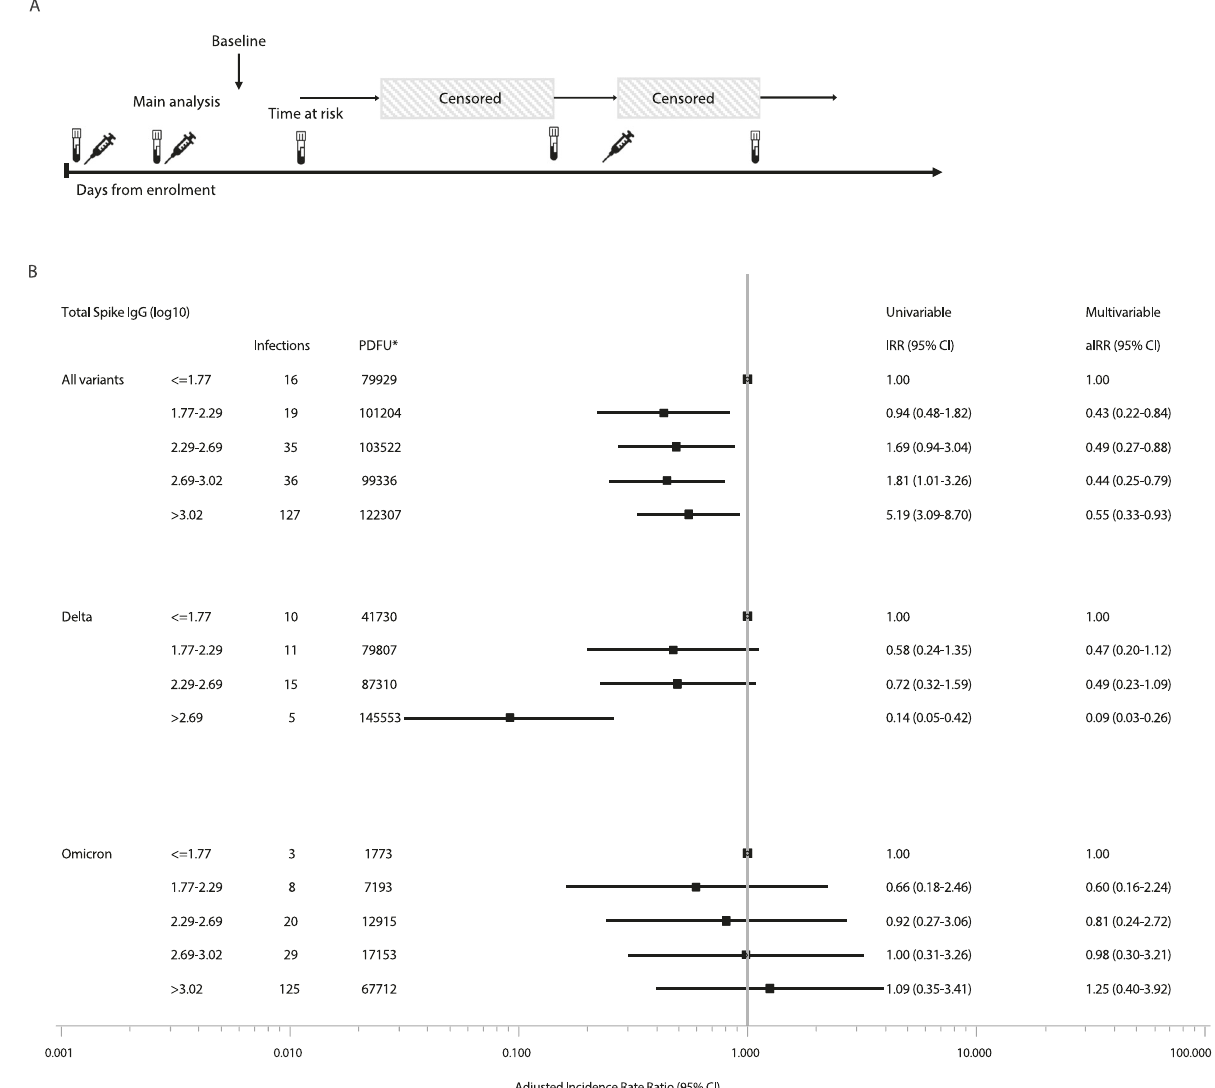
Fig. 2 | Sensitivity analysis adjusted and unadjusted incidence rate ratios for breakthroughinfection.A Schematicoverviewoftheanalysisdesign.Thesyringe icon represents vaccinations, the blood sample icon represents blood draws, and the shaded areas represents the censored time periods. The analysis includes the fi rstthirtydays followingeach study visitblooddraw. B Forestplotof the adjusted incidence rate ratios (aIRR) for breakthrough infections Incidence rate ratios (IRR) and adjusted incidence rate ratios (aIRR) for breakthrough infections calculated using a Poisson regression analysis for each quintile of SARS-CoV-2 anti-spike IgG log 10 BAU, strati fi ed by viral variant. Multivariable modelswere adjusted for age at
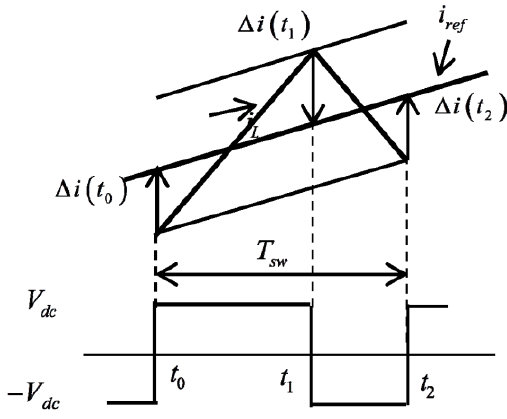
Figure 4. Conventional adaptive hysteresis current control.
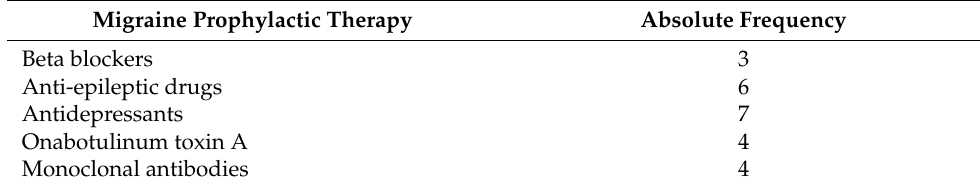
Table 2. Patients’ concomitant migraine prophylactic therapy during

## [Exercise instructions]
Repeat, exactly and in full, each line from the start of the data to the line that contains "Figure 4. Conventional". Pictures do not go in.

## [Result for this exercise]
Fig. 2 | Sensitivity analysis adjusted and unadjusted incidence rate ratios for breakthroughinfection.A Schematicoverviewoftheanalysisdesign.Thesyringe icon represents vaccinations, the blood sample icon represents blood draws, and the shaded areas represents the censored time periods. The analysis includes the fi rstthirtydays followingeach study visitblooddraw. B Forestplotof the adjusted incidence rate ratios (aIRR) for breakthrough infections Incidence rate ratios (IRR) and adjusted incidence rate ratios (aIRR) for breakthrough infections calculated using a Poisson regression analysis for each quintile of SARS-CoV-2 anti-spike IgG log 10 BAU, strati fi ed by viral variant. Multivariable modelswere adjusted for age at
Figure 4. Conventional adaptive hysteresis current control.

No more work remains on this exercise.